Citrix reported Thursday a DDoS attack was hitting its Citrix Application Delivery Controllers (ADCs), the networking products that let security and network teams manage the delivery speed and quality of applications to end users.
According to the Citrix threat advisory, the attacker or bots can overwhelm the Citrix ADC Datagram Transport Layer Security (DTLS) network throughput, potentially leading to outbound bandwidth exhaustion. Citrix said organizations with limited bandwidth appear to have a more difficult time with this attack.
As of early this morning, Citrix said the attack has been limited to a small number of customers around the world. The vendor also added that there are no known Citrix vulnerabilities associated with this event. Citrix said if the Citrix security response team discovers that a product becomes vulnerable to DDoS attacks because of a defect in Citrix software, information about the affected products will be published as a security bulletin.
Citrix recommends that security teams stay cognizant of attack indicators and monitor their systems. To determine if an ADC gets targeted by this attack, Citrix said security teams should monitor the outbound traffic volume for any significant anomaly or spikes.
To remedy the situation, Citrix customers impacted by this attack can disable DTLS temporarily to stop an attack and eliminate the susceptibility to the attack. Disabling the DTLS protocol may lead to limited performance degradation to applications using DTLS in a customer’s environment. The extent of degradation depends on multiple variables. If the company’s environment does not use DTLS, disabling the protocol temporarily will have no performance impact.
John Hammond, senior security researcher at Huntress, said the recent threat advisory from Citrix for the DDoS attack impacting Citrix ADCs leaves security pros in a bind. Citrix said they will have an update to prevent this attack by January 12th, 2021, but Hammond pointed out this gives attackers a sizable window of opportunity.
“While a temporary hotfix to disable DTLS is available, it does create a momentary bump in traffic and may hinder performance,” Hammond said. “Network owners and security practitioners need to weigh the risk and make an appropriate decision in the context of their own environment. Unfortunately, this is another advisory in a long list of exposures where we try and play catch-up on software security. For security practitioners today, this boils down to the age-old, tried-and-tested basics: evaluate the risk, monitor the situation, stay vigilant and update when manufacturers release a patch.”
Jonathan Meyers, principal infrastructure engineer at Cybrary, added that initial reports show that if the customer had the ClientHelloVerify option turned on, it would have prevented this attack. However, Meyers said there are reports that a bug in some versions of the software – possible memory leak as it takes a few hours to happen – has caused the server to crash when enabling this option.
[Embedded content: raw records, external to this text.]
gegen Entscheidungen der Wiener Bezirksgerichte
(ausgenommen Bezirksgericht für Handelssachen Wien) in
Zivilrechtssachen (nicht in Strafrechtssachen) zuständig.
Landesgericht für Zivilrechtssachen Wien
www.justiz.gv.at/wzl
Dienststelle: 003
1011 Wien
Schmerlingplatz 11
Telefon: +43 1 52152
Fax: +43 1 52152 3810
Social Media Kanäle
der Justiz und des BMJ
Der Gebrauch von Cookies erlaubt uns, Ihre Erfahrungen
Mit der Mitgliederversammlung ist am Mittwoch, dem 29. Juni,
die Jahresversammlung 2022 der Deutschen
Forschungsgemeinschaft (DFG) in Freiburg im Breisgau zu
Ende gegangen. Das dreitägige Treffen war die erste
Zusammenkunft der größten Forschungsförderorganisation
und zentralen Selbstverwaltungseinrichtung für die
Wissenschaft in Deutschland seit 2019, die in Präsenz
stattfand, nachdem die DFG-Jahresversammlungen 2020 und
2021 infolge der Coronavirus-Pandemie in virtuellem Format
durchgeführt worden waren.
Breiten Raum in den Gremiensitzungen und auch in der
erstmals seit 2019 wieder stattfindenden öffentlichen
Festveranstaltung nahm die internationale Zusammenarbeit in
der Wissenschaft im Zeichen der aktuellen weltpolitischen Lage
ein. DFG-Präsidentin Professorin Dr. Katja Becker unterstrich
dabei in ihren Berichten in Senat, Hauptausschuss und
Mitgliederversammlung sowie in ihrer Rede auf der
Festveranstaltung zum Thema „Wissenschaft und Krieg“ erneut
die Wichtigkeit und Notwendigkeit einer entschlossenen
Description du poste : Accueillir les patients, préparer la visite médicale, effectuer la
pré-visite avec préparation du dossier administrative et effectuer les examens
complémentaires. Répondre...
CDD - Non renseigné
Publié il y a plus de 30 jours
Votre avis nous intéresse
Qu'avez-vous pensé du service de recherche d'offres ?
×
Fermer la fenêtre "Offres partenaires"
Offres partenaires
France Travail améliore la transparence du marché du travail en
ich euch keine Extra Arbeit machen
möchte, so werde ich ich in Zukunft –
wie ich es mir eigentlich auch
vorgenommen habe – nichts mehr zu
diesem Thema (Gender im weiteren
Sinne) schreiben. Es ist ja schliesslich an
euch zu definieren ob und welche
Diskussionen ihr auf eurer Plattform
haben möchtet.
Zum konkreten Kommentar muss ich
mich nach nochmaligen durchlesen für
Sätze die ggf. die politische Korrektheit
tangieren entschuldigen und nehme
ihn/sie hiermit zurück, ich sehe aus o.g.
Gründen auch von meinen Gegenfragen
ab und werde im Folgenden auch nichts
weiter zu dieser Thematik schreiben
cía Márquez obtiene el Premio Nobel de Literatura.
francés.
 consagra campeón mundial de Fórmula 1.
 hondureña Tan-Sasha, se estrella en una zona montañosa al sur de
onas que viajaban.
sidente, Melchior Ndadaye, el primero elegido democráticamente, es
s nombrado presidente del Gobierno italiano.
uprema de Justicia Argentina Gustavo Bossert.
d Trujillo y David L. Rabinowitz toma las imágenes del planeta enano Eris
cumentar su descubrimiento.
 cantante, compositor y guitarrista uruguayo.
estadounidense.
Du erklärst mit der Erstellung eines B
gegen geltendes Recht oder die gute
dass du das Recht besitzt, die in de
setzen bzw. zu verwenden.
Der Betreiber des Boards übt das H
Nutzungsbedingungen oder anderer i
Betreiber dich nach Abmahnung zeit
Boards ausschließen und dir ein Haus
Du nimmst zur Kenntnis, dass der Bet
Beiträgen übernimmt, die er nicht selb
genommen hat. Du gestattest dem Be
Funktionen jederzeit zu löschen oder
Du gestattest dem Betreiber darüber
“It’s important to note that this should have been on in the first place,” Meyers said. “At this point, it seems the only mitigation is to turn off DTLS and let it fall back to TLS (DTLS is essentially TLS over UDP). Additionally, don't forget the age-old technique of whitelisting IP addresses in your firewall or blacklisting large chunks of addresses, if your setup allows for it.”
According to BleepingComputer, reports of the attack started coming in on Dec. 21. Citrix customers reported an ongoing DDOS amplify attack over UDP/443 against Citrix (NetScaler) Gateway devices.